Visions – społeczna odpowiedzialność muzyki [rozmowa z Hervé Boutrym]

02.03.2023
Elbphilharmonie

O tym jak przybliżyć muzykę współczesną szerokiej publiczności, jak można rozumieć radykalizm, jaka jest społeczna odpowiedzialność artystów oraz czym jest piękno z Hervé Boutrym, kuratorem Festiwalu Visions, rozmawia Jacek Kornak.

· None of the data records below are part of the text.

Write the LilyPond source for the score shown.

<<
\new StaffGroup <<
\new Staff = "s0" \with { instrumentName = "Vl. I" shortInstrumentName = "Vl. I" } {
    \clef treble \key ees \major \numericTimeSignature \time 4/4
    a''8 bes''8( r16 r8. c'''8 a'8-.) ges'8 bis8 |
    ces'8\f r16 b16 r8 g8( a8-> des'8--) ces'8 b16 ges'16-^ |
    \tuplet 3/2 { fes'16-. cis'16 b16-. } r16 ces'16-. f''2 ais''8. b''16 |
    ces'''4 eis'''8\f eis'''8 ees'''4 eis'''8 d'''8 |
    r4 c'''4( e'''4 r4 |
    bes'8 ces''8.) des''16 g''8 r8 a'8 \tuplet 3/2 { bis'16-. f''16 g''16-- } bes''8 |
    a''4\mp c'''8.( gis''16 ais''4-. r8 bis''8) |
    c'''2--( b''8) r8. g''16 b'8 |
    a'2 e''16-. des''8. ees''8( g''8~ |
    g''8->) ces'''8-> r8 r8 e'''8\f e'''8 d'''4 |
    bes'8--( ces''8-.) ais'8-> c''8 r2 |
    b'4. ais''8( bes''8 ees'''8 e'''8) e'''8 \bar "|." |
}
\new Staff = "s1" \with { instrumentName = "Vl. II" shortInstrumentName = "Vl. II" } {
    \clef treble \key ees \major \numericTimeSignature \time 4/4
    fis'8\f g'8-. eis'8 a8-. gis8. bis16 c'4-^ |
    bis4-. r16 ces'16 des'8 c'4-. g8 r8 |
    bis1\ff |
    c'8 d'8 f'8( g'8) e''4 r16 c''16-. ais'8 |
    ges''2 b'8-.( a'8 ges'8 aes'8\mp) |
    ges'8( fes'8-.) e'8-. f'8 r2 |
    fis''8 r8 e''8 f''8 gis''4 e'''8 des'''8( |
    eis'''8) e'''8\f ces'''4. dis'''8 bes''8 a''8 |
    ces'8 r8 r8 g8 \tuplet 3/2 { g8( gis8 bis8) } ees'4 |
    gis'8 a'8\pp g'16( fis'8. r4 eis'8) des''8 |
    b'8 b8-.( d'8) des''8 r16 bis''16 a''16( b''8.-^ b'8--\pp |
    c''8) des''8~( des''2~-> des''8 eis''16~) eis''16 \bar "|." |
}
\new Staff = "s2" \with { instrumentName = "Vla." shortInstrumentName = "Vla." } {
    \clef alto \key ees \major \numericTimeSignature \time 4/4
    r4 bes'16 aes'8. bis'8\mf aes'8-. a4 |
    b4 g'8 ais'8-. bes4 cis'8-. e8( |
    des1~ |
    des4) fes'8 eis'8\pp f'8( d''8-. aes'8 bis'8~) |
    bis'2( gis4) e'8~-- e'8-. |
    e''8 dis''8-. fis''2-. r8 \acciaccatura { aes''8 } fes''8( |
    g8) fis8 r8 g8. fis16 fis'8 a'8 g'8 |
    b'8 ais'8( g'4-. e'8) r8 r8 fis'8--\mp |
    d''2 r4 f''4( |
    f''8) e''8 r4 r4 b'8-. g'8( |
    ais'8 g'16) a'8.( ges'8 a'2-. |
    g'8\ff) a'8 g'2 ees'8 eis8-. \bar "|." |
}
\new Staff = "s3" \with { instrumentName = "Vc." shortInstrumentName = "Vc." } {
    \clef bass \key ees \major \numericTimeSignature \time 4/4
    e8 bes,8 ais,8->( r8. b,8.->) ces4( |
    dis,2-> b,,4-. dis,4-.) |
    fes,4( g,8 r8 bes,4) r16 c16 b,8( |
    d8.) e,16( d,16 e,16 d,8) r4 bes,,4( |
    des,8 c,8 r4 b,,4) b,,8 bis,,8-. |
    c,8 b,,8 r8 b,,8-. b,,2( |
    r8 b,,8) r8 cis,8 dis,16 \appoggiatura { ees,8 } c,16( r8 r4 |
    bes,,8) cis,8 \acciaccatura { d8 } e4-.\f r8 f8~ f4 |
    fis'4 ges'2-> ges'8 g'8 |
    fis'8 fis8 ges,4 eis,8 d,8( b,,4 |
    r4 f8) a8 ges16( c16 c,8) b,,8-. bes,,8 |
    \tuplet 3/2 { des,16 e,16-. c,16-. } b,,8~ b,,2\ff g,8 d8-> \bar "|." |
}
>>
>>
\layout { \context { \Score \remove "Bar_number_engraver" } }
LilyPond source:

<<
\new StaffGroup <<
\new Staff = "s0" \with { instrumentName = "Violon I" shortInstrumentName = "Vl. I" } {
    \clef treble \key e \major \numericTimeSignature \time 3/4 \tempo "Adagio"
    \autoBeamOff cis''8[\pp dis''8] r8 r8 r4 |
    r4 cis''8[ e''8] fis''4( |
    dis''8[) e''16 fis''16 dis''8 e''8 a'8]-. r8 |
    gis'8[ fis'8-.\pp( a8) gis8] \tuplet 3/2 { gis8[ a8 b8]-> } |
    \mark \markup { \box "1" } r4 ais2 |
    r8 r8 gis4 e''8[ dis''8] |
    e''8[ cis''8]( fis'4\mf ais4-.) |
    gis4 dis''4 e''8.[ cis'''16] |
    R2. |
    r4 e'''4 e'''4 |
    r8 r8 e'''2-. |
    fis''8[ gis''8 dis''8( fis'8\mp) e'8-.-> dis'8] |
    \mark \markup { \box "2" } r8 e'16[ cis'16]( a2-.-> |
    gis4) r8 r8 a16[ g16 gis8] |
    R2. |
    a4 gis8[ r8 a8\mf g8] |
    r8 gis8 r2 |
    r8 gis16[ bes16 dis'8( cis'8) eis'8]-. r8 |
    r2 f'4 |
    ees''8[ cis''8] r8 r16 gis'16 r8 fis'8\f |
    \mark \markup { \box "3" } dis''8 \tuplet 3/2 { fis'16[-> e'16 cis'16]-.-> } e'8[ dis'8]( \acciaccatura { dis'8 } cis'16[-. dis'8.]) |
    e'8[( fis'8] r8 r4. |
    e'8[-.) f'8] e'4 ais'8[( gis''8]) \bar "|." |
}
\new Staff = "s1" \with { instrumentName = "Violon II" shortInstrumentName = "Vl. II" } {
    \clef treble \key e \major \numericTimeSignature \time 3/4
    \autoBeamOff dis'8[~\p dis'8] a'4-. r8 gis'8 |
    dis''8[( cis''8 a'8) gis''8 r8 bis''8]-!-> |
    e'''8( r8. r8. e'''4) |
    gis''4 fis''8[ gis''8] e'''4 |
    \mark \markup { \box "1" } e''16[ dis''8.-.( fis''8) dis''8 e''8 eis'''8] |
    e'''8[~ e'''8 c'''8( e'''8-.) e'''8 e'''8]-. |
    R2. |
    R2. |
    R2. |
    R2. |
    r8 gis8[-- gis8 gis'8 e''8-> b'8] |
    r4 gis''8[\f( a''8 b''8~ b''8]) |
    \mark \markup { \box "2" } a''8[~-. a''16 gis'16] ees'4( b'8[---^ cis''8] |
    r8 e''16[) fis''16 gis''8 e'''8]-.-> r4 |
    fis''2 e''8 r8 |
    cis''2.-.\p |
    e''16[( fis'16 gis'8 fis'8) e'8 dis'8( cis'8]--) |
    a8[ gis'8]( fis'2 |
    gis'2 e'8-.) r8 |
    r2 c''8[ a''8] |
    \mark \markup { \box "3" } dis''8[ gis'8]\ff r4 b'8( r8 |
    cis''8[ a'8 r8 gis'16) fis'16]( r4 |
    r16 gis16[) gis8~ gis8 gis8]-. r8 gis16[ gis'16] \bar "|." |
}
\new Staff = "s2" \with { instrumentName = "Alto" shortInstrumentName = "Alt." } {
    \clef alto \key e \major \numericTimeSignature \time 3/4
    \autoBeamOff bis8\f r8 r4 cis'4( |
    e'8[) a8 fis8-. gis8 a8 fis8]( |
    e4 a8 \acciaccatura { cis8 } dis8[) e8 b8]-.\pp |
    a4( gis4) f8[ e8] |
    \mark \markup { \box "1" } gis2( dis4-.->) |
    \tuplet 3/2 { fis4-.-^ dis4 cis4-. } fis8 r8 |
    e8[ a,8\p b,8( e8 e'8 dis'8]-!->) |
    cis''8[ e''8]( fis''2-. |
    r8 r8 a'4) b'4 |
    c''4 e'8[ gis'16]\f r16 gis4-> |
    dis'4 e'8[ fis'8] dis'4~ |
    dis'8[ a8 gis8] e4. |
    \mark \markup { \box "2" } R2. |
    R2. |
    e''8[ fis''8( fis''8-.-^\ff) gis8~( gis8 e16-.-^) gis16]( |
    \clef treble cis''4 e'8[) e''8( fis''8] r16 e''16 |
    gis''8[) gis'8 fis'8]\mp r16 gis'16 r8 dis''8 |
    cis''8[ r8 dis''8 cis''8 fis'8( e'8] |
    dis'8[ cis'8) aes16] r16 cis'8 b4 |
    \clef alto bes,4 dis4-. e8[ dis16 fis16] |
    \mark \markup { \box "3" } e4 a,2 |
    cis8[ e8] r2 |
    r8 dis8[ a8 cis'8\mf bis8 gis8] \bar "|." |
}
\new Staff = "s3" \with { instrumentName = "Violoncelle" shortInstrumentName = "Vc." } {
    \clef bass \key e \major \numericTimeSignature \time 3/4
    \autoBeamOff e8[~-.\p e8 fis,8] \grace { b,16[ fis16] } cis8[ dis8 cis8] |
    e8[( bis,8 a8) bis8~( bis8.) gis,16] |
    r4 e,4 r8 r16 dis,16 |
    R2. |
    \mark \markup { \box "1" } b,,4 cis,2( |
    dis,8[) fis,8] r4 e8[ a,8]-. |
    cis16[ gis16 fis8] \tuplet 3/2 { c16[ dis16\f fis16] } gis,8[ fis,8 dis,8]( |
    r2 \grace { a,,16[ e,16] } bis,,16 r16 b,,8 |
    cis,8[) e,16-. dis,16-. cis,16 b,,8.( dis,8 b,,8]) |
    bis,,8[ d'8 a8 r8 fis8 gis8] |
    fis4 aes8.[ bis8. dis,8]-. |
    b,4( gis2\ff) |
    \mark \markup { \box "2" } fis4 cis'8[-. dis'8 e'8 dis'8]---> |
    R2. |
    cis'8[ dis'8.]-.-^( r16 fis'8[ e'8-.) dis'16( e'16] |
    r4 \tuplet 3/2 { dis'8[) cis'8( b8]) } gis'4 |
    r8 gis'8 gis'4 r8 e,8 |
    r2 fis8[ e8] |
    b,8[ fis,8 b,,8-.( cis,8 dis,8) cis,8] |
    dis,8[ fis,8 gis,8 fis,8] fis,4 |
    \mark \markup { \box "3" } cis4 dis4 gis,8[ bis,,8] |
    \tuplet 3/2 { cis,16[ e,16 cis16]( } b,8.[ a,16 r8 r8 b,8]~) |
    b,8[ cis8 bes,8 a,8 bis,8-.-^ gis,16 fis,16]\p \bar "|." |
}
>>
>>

Jacek Kornak: W Hamburgu odbywa się właśnie pierwszy festiwal muzyki współczesnej Visions. Podczas dziewięciu koncertów publiczność ma okazję posłuchać dzieł napisanych podczas dwóch ostatnich dekad. Skąd idea festiwalu i czym różni się on od innych tego typu imprez muzycznych, które cyklicznie odbywają się w Europie?

 

Hervé Boutry: Oczywiście, że istnieją obecnie ważne i interesujące wydarzenia muzyczne prezentujące muzykę najnowszą, takie jak: Huddersfield Contemporary Music Festival czy też Biennale Musica w Wenecji. Są one na wysokim poziomie artystycznym i przyciągają ekspertów i ludzi zafascynowanych najnowszą muzyką. Visions jest inne. Nie chcemy być niszowym festiwalem dla ekspertów i entuzjastów muzyki współczesnej. Naszą ambicją jest stworzenie wydarzenia, które przybliży muzykę ostatnich dwóch dekad szerszej publiczności. Chcemy, aby mieszkańcy Hamburga przyszli i dali szansę muzyce ostatnich lat. Dla wielu ten rodzaj muzyki obrósł mitami o hermetyczności, nieprzystępności, a nawet swoistej brzydocie. Visions prezentuje artystów żyjących, aktywnych, których muzyka jest na wysokim poziomie – i wierzę, że może ona przyciągać swoim pięknem. Dajmy jej szansę.

 

Jak zatem Visions ma przyciągnąć mieszkańca Hamburga czy też Warszawy, który w sposób umiarkowany interesuje się muzyką, aby wybrał się do Elbphilharmonie i posłuchał utworów takich artystów, jak Kaija Saariaho, Thomas Larcher czy też Lisa Streich albo Brett Dean?

 

Chcemy to osiągnąć unikatową formułą festiwalu. Każdy z dziewięciu koncertów prezentuje dwa niezbyt długie utwory. Jego częścią jest krótka rozmowa z kompozytorem, którego utwór jest wykonywany. Celowo nie prezentujemy długich kompozycji, które wymagałyby większego obeznania z tego typu muzyką. Koncerty trwają nieco ponad godzinę. Podczas każdego występu wykonywane są dwa utwory prezentujące istotne osiągnięcia w muzyce ostatnich lat. Są to ambitne utwory najważniejszych żyjących twórców. W ten sposób publiczność może niejako spróbować najnowszej muzyki. Zapewne dla ludzi nieobeznanych z tą muzyką kilkugodzinne kompozycje mogą być odstraszające. Krótsze utwory mogą być łatwiejsze w odbiorze, poza tym rozmowa z kompozytorem może przybliżyć dzieło publiczności. Dzięki niej nie jest to tylko abstrakcyjna muzyka, ale ludzie mogą poznać osobę, która napisała partyturę.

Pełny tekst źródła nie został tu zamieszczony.